Le combat de Frère Jean
Pour une présentation de l’auteur et du roman : se reporter à l’analyse de l’oeuvre dans « Mes pages ».
En 1532, Rabelais a publié, sous le pseudonyme de Maistre Alcofribas Nasier, un anagramme, Les horribles et épouvantables faits et prouesses du très renommé Pantagruel, Roi des Dipsodes, fils du grand géant Gargantua. Le roman est condamné l’année suivante par la Sorbonne, pour obscénité, mais cela n’empêche pas Rabelais, à son retour d’Italie, de publier, en 1534, La vie très horrifique du grand Gargantua, père de Pantagruel.
Les chapitres XXV à L de Gargantua rapportent la « guerre Picrocholine » ainsi nommée à partir de l’adversaire, Picrochole, terme signifiant « bile amère ». Elle est introduite par ce titre de chapitre : « Comment entre les fouaciers de Lerné et les gens du pays de Grandgousier survint la grande querelle qui entraîna de grandes guerres ». Il s’agit donc d’un conflit à propos de « fouaces », ou galettes, que les bergers voulaient acheter. Suite au refus des fouaciers, les bergers les prennent de force, en les payant cependant. Cela déclenche la colère de Picrochole, qui se lance aussitôt à l’assaut. Après avoir pillé le bourg de Seuilly, ses soldats entreprennent de rompre « les murailles de clos pour dévaster la vendange ». Les moines, apeurés, ne savent que faire, mais frère Jean des Entommeures, lui, se lance au combat. [ Rabelais ] Mais, au-delà de l’aspect plaisant du récit, que dénonce Rabelais par cette mise en scène?
UNE PARODIE DES COMBATS ÉPIQUES
Dans la lignée des épopées antiques (l’Iliade d’Homère, l’Énéide de Virgile) et des chansons de geste, comme La Chanson de Roland), les romans de chevalerie sont alors à la mode, et montrent les exploits de valeureux chevaliers.
Mais ici Rabelais les ridiculise, d’abord en détournant leur objectif traditionnel, qui veut que le chevalier combatte pour protéger les plus faibles, tels la veuve et l’orphelin, et par fidélité à son suzerain. A l’inverse, pas de noble cause ici. Il ne s’agit que de sauver les « vendanges », attaquées. On note l’effet comique produit par l’accumulation des verbes d’action, « sortit », « mit », « frappa », qui traduisent l’allure martiale du héros, tandis que la verbe « vendangeaient », montrant l’action des « ennemis », arrive en fin de phrase dans le texte original. Le héros, au nom cocasse puisqu’il évoque de petits pâtés faits de hachis, n’exprime aucune aspiration à la gloire, ni à l’honneur : sa seule préoccupation est de préserver la boisson des moines. .

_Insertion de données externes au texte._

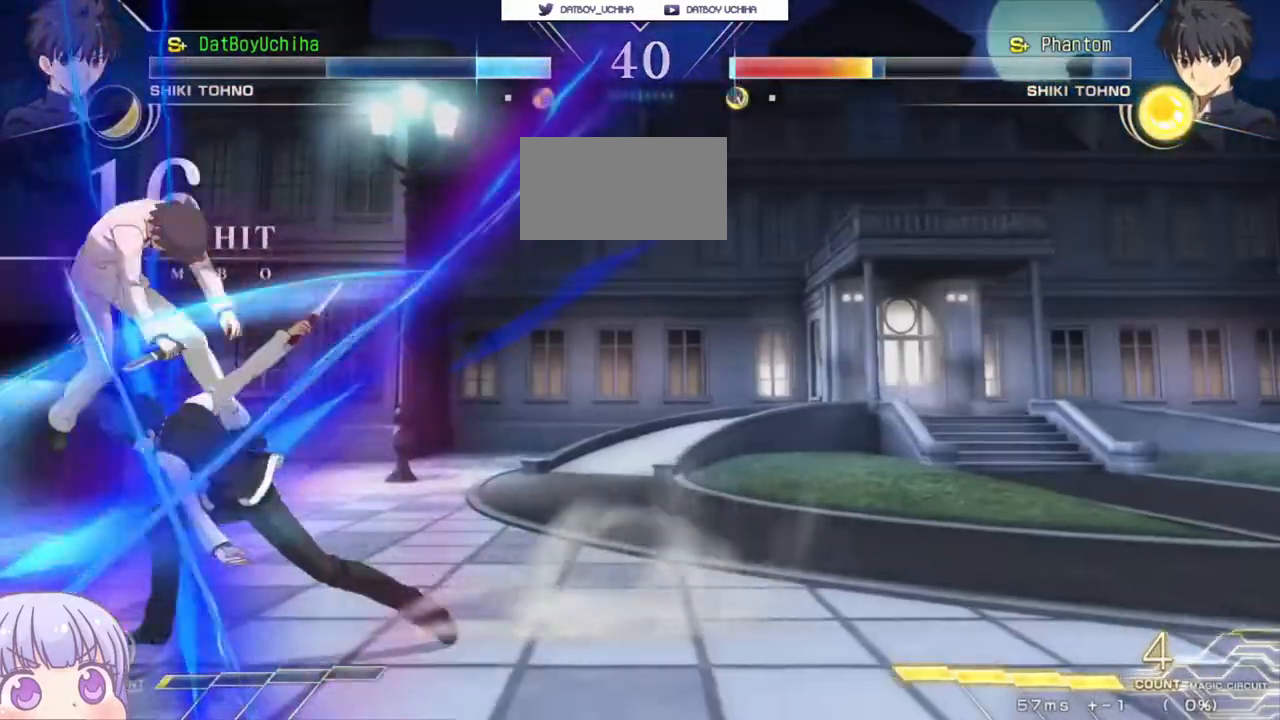
{"buttons": [], "left_stick": "down", "events": [[450, "left_stick", "down"]]}
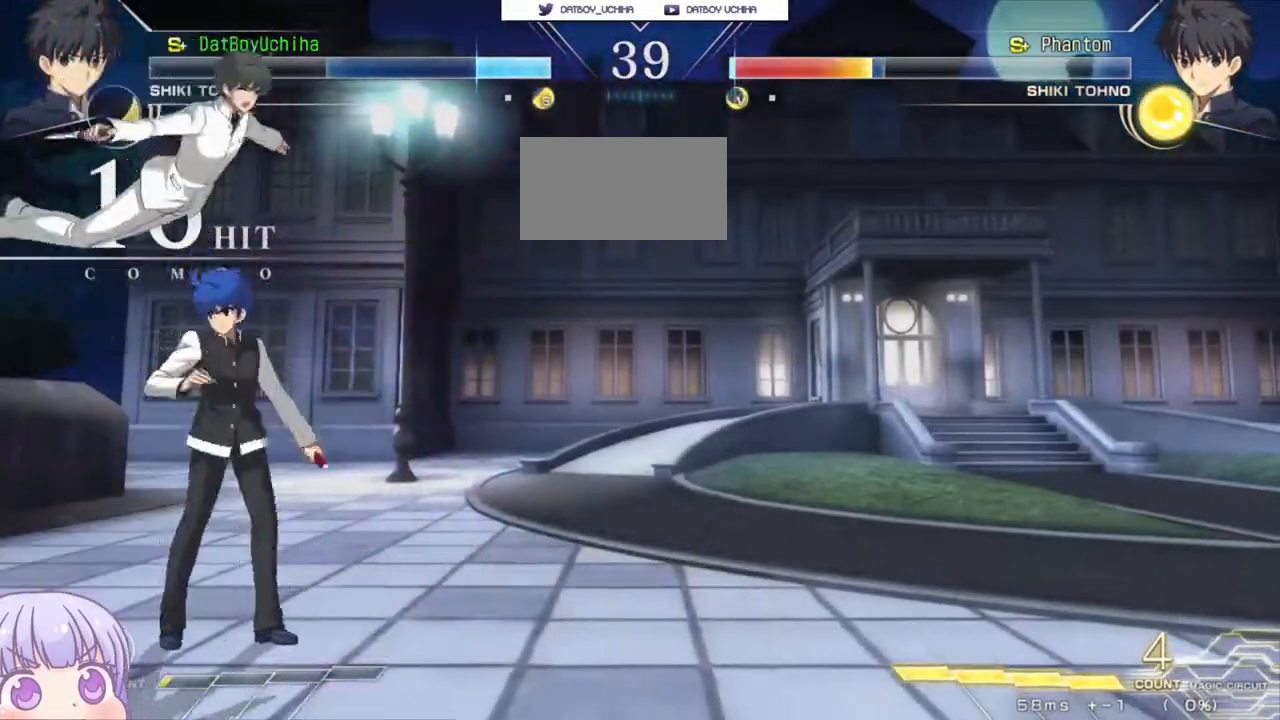
{"buttons": [], "left_stick": "center", "events": [[17, "R1", "down"], [117, "R1", "up"], [150, "left_stick", "down-left"], [283, "R1", "down"], [350, "R1", "up"], [417, "left_stick", "center"]]}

Il en va de même pour les armes, puisque le héros n’utilise ni la noble « lance » du chevalier, ni l’épée, mais le « bâton de la croix » qui n’en a que la longueur. Certes, elle a la noblesse que lui accorde la religion, et il est « semé de fleurs de lys », ce qui le rattache à la monarchie. Mais tout cela est rendu ridicule avec l’atténuation de « quelque peu », et le fait que ces « fleurs de lys »sont « presque toutes effacées ». Finalement, ce qui compte est surtout le matériau lui-même, ce « bois de cormier », particulièrement dur, et la maniabilité : « remplissant bien la main ».
Face à lui, les ennemis sont encore plus ridicules, car le lexique est, certes, militaire, avec les « drapeaux », « enseignes », « tambours », « trompettes », mais il ne renvoie qu’aux éléments d’une parade ; de plus, il est nié par la série de négations : « sans… sans… ni ». En fait, ces instruments ne font que traduire le pillage : pour les « tambours », les « emplir de raisons », comme de vulgaires paniers, et « les trompettes » semblent décorées de pampres. Il ne pourra y avoir aucune gloire à triompher d’ennemis ainsi démunis.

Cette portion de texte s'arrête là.